Although there’s not much you can do about the cost of the metal you use, how about considering production methods that could allow you to use less of the same?
Would you believe it if we told you that for many traditional metal machining methods, where a part is milled from a block of metal, over 80 percent of the original material is normally scrapped during production? This is an amazing figure, especially when set in the context of concepts such as depletion of natural resources and sustainability.
Although the scrap can be recycled, giving you some money back, it’s still a wasteful process in more ways than one. More importantly, you’re buying and stockholding more material than necessary before you can make each part and, of course, before you can bill your customer and get paid!
But there are alternatives.
For example, precision cold forming is a manufacturing technique that can save around 90 percent of metal waste, compared with traditional machining techniques, as less metal is needed to begin with. This is because the part is extruded at high pressure from a relatively small blank or billet of metal, creating a component part which may even offer superior internal surface finishes and mechanical characteristics.
This miraculous transformation happens because during cold forming the grain structure is forced to follow the contours of the component. This strengthens the part, as opposed to the varied grain structures common with traditional methods.
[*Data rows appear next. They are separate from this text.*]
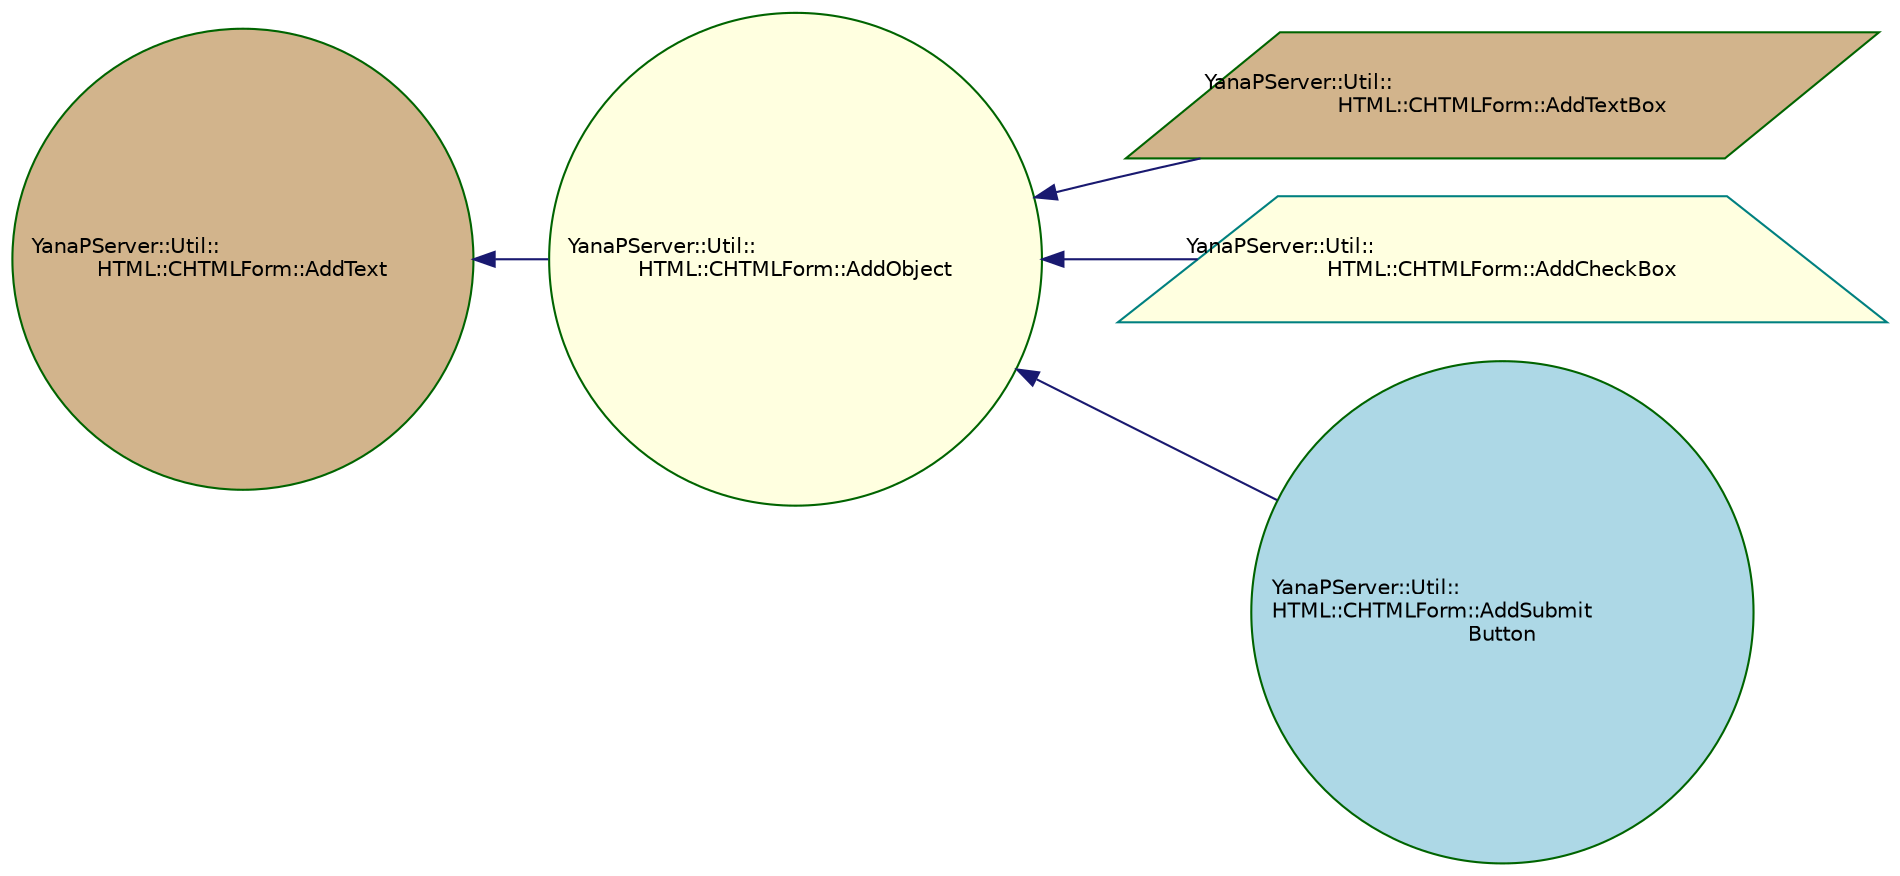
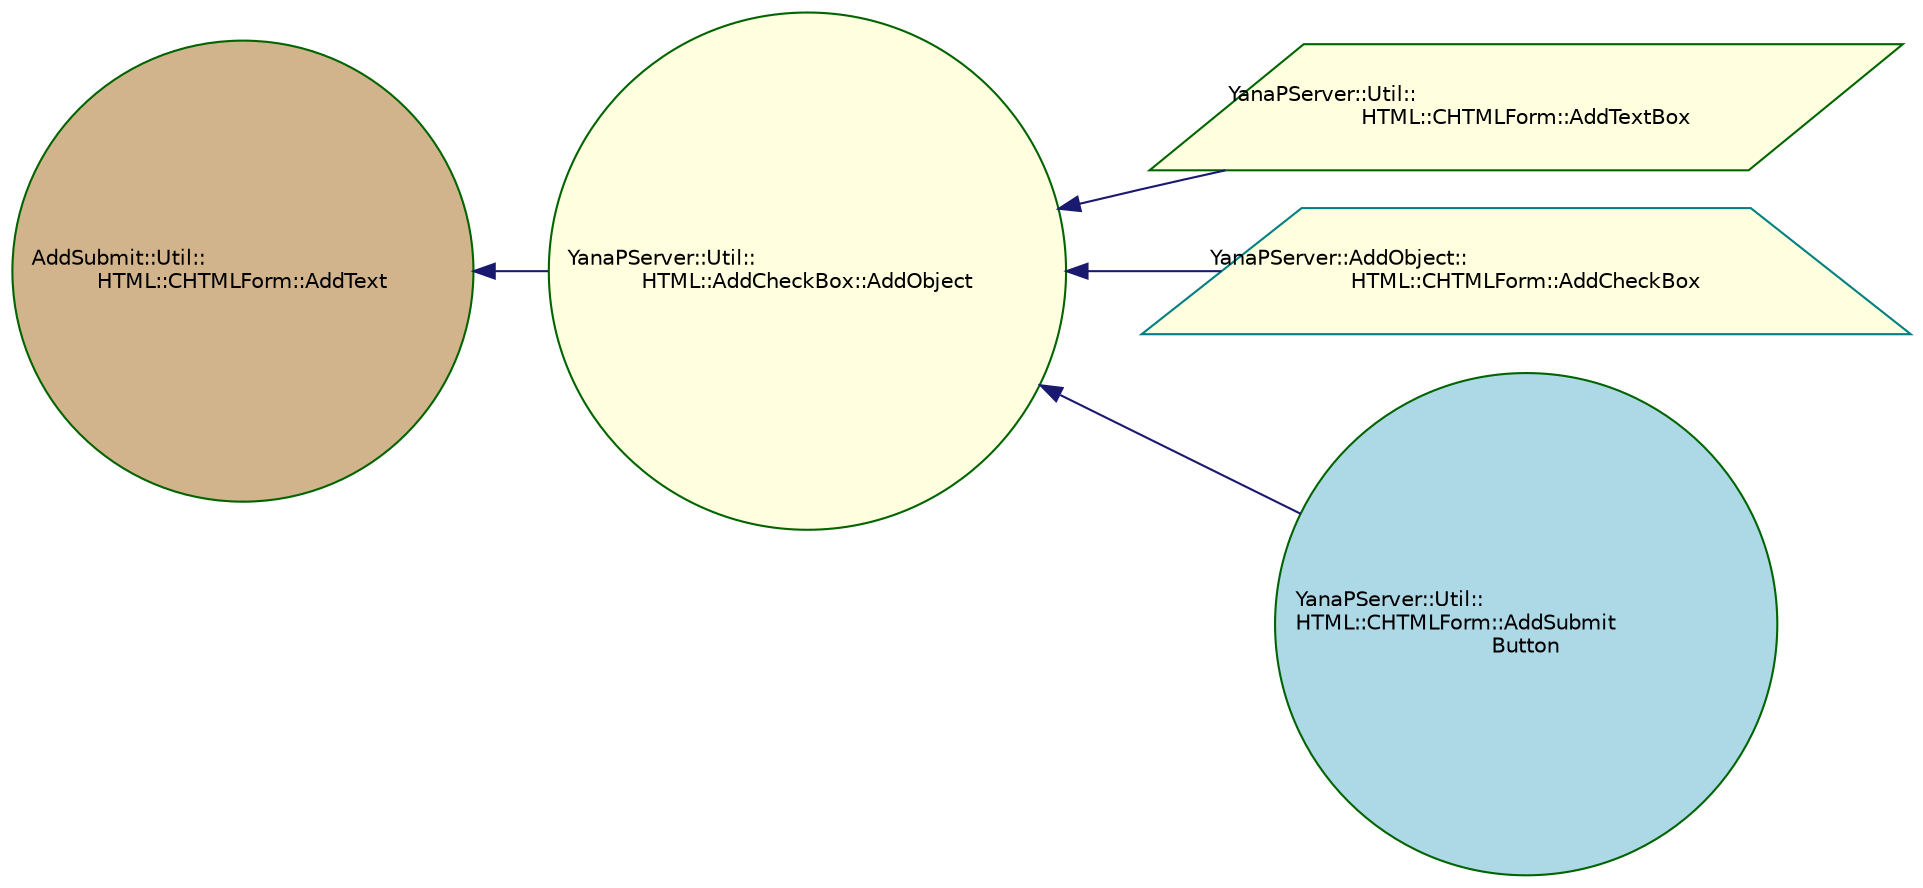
  digraph {
    rankdir=LR
    node [color=darkgreen fillcolor=lightyellow fontname=Helvetica fontsize=10 shape=circle style=filled]
    edge [color=midnightblue dir=back fontname=Helvetica fontsize=10 labelfontname=Helvetica labelfontsize=10 style=solid]
-   n1 [fontcolor=black height=0.2 label="YanaPServer::Util::\lHTML::CHTMLForm::AddObject" width=0.4]
-   n2 [fillcolor=tan height=0.2 label="YanaPServer::Util::\lHTML::CHTMLForm::AddTextBox" shape=parallelogram width=0.4]
-   n3 [color=teal height=0.2 label="YanaPServer::Util::\lHTML::CHTMLForm::AddCheckBox" shape=trapezium width=0.4]
+   n1 [fontcolor=black height=0.2 label="YanaPServer::Util::\lHTML::AddCheckBox::AddObject" width=0.4]
+   n2 [height=0.2 label="YanaPServer::Util::\lHTML::CHTMLForm::AddTextBox" shape=parallelogram width=0.4]
+   n3 [color=teal height=0.2 label="YanaPServer::AddObject::\lHTML::CHTMLForm::AddCheckBox" shape=trapezium width=0.4]
    n4 [fillcolor=lightblue height=0.2 label="YanaPServer::Util::\lHTML::CHTMLForm::AddSubmit\lButton" width=0.4]
-   n5 [fillcolor=tan height=0.2 label="YanaPServer::Util::\lHTML::CHTMLForm::AddText" width=0.4]
+   n5 [fillcolor=tan height=0.2 label="AddSubmit::Util::\lHTML::CHTMLForm::AddText" width=0.4]
    n1 -> n2
    n1 -> n3
    n1 -> n4
    n5 -> n1
  }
All things considered you may end up with an inherently stronger part, as well as one with improved machinability (for the essential final touches) and of course durability - all benefits that your customers will love, offering you therefore an additional advantage over the competition.
Many materials can be cold formed, including copper, brass, aluminium, steel and now even stainless steel - all at ambient temperatures. With clever tooling, complex internal shapes can also be produced, which are almost impossible to achieve through more traditional methods.
So with cold forming you can reduce waste, offer parts with improved qualities, save time and even benefit the environment as no expensive cooling or heating is required. Amazingly there are only a few true cold forming experts out there, but companies like Dawson Shanahan can produce parts that are accurate to within a few microns, for use in sectors such as aerospace, automotive, power generation and medical.
Precision cold forming is an ideal technique for parts that need to be produced in low and high volumes, so why waste precious time and metal?